_Exercise aim_
In the listing that follows, count the lines holding the word "which" and report only that number.

[Task data Boundary: Start]

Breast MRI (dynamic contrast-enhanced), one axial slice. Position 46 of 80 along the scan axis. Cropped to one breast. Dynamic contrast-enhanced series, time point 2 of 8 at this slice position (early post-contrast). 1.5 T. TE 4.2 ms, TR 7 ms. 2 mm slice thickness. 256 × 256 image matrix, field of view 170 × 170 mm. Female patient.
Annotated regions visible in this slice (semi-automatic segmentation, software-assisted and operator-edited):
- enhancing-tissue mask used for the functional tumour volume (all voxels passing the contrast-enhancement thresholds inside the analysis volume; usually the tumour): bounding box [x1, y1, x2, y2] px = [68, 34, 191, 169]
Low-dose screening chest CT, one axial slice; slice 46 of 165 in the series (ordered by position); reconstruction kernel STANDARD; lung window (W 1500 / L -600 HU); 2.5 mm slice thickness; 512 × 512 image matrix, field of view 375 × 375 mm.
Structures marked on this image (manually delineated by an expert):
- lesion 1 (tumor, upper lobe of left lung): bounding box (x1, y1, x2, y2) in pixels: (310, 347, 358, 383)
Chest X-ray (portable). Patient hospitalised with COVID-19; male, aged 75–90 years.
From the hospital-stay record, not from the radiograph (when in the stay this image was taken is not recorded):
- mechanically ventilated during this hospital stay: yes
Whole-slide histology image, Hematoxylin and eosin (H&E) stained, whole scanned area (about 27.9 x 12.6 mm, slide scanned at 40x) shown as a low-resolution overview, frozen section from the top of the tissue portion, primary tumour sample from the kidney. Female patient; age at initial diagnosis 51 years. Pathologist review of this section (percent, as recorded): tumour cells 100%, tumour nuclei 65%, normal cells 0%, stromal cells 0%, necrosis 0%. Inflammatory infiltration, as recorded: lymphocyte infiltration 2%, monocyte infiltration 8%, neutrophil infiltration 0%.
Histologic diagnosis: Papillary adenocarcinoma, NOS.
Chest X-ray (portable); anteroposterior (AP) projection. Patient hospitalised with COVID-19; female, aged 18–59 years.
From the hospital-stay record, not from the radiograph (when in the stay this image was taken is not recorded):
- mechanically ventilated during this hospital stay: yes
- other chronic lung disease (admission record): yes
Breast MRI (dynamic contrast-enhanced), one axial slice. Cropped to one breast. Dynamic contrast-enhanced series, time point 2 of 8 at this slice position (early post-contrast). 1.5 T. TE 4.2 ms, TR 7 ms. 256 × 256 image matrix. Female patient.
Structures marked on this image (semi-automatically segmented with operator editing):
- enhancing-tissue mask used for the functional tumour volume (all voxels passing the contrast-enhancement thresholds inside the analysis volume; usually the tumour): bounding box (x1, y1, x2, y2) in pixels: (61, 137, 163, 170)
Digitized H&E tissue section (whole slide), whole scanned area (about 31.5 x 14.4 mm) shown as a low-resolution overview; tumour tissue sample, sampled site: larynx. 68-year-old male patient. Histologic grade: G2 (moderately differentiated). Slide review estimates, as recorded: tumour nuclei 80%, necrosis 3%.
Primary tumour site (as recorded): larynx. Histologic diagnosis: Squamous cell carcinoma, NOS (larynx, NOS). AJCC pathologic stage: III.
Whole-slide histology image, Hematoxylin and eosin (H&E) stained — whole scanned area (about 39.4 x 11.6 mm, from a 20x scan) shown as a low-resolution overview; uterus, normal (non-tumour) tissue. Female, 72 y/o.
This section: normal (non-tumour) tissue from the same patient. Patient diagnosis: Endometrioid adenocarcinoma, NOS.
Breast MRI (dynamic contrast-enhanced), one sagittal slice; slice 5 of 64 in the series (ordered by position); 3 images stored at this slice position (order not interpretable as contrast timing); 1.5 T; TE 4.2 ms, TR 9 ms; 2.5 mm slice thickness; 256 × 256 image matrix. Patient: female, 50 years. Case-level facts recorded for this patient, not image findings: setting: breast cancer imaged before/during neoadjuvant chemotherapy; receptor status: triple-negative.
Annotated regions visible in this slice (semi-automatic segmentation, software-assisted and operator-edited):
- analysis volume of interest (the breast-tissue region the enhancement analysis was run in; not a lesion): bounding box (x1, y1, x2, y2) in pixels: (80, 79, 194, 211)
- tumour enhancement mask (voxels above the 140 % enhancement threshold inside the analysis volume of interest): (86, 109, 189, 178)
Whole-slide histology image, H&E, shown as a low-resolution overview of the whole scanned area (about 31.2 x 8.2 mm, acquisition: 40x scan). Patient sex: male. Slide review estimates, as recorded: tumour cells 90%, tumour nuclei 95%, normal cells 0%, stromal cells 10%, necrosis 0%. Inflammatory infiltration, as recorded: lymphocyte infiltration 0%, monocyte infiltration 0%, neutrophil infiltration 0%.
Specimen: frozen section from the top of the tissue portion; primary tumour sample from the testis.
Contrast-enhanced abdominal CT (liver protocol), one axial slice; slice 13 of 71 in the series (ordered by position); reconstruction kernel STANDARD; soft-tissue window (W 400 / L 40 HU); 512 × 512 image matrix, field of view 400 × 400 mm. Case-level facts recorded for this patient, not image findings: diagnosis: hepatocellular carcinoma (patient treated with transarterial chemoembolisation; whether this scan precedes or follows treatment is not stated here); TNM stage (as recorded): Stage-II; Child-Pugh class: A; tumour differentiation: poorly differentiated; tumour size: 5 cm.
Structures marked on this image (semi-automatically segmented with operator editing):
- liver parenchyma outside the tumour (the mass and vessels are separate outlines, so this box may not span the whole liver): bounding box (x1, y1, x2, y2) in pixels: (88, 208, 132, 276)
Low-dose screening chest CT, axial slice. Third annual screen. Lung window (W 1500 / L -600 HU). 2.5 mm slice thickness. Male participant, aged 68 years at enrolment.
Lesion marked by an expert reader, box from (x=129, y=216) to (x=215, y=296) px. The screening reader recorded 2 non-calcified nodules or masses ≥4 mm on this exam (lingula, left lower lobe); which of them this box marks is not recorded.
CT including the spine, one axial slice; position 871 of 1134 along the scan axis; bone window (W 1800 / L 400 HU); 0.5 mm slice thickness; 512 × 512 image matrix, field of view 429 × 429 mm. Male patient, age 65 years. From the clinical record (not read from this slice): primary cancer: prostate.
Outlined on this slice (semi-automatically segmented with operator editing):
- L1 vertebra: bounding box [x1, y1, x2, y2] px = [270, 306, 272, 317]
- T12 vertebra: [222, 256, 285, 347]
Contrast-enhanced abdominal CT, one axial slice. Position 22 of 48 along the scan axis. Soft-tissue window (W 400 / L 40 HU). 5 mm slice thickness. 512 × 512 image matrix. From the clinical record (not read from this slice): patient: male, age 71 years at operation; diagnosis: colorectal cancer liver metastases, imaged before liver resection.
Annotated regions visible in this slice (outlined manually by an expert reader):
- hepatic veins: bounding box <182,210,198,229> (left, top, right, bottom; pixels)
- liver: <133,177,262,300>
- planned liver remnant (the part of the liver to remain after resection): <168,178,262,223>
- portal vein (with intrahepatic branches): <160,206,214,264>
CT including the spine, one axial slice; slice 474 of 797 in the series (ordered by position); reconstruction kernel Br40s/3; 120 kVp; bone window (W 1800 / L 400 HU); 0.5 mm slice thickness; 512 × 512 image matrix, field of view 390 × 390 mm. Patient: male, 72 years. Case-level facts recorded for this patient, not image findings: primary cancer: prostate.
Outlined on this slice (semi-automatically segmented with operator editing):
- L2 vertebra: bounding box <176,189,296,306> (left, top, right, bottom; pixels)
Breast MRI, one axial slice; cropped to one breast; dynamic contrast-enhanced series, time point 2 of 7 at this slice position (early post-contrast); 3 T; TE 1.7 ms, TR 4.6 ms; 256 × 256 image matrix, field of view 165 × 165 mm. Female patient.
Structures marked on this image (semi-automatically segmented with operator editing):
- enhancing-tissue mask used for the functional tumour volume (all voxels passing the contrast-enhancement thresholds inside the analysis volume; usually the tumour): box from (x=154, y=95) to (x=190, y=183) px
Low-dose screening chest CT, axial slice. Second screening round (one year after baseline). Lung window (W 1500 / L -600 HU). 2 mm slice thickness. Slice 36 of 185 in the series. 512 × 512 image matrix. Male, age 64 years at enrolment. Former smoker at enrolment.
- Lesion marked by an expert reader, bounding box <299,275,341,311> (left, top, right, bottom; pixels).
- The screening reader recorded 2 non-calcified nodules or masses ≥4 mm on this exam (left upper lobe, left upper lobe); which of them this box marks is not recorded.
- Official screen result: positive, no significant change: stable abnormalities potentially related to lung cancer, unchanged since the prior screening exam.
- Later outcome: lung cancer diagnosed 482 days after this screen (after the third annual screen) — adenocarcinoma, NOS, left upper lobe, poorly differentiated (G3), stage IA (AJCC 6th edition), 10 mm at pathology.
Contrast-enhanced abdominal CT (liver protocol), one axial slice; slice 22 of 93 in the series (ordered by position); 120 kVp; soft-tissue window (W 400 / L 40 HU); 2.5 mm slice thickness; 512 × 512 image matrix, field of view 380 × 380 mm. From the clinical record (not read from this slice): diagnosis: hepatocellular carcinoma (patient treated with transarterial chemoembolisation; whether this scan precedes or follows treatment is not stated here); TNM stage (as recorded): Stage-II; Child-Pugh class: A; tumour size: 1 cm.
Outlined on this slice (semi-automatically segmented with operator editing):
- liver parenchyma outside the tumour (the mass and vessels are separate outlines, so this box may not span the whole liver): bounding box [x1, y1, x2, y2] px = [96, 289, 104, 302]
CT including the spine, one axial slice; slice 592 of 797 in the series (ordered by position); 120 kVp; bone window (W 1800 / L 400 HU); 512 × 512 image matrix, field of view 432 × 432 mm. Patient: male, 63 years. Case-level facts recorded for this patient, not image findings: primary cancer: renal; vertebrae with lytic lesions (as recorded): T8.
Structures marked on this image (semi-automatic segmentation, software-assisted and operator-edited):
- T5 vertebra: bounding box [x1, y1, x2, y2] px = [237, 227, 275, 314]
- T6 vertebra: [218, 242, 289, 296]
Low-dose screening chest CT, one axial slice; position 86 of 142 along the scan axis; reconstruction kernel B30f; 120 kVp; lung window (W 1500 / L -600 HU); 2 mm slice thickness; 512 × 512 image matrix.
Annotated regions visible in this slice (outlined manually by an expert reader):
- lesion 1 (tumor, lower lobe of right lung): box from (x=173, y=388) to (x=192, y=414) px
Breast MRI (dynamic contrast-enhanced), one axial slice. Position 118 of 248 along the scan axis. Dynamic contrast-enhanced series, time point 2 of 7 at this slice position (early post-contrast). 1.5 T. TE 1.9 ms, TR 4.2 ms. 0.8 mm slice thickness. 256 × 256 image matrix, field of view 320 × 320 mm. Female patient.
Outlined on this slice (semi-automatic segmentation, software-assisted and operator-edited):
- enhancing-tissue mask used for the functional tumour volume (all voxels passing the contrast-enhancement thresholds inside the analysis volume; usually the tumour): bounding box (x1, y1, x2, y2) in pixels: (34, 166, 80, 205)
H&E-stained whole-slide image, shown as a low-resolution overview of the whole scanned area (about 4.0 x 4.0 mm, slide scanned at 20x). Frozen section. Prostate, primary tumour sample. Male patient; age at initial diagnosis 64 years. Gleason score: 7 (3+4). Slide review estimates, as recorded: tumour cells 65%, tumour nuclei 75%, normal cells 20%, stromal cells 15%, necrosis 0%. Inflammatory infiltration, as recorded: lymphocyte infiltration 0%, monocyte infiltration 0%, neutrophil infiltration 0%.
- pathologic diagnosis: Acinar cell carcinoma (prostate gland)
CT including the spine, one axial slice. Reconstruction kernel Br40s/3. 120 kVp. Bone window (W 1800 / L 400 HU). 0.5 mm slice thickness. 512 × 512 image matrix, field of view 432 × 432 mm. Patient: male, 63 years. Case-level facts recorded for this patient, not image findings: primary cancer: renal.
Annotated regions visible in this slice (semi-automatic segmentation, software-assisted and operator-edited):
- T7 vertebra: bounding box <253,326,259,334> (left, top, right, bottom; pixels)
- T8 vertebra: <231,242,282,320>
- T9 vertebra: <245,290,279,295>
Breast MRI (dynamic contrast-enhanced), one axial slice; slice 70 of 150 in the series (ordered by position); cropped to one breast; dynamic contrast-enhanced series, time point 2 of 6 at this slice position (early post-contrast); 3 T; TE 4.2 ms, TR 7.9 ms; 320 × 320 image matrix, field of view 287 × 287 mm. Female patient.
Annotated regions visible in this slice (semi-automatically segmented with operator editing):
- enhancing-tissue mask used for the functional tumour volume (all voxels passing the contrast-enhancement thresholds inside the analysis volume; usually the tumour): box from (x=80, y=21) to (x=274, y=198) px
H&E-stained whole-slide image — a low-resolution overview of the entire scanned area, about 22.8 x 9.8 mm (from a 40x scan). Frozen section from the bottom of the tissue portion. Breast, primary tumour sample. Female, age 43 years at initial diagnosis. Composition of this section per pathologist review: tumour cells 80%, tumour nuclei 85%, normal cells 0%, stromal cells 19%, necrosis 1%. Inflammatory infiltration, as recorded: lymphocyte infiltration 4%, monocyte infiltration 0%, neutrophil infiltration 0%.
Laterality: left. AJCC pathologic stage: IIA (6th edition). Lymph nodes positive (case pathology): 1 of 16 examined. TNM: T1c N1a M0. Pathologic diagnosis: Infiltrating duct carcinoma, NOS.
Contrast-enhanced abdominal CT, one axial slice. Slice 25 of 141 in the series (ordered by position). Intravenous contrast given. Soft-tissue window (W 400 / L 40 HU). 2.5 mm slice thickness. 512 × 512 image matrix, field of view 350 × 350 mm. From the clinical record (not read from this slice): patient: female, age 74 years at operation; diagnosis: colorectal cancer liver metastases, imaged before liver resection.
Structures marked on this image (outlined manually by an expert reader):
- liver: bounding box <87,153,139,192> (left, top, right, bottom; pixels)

[Task data Boundary: End]

_Exercise response_
2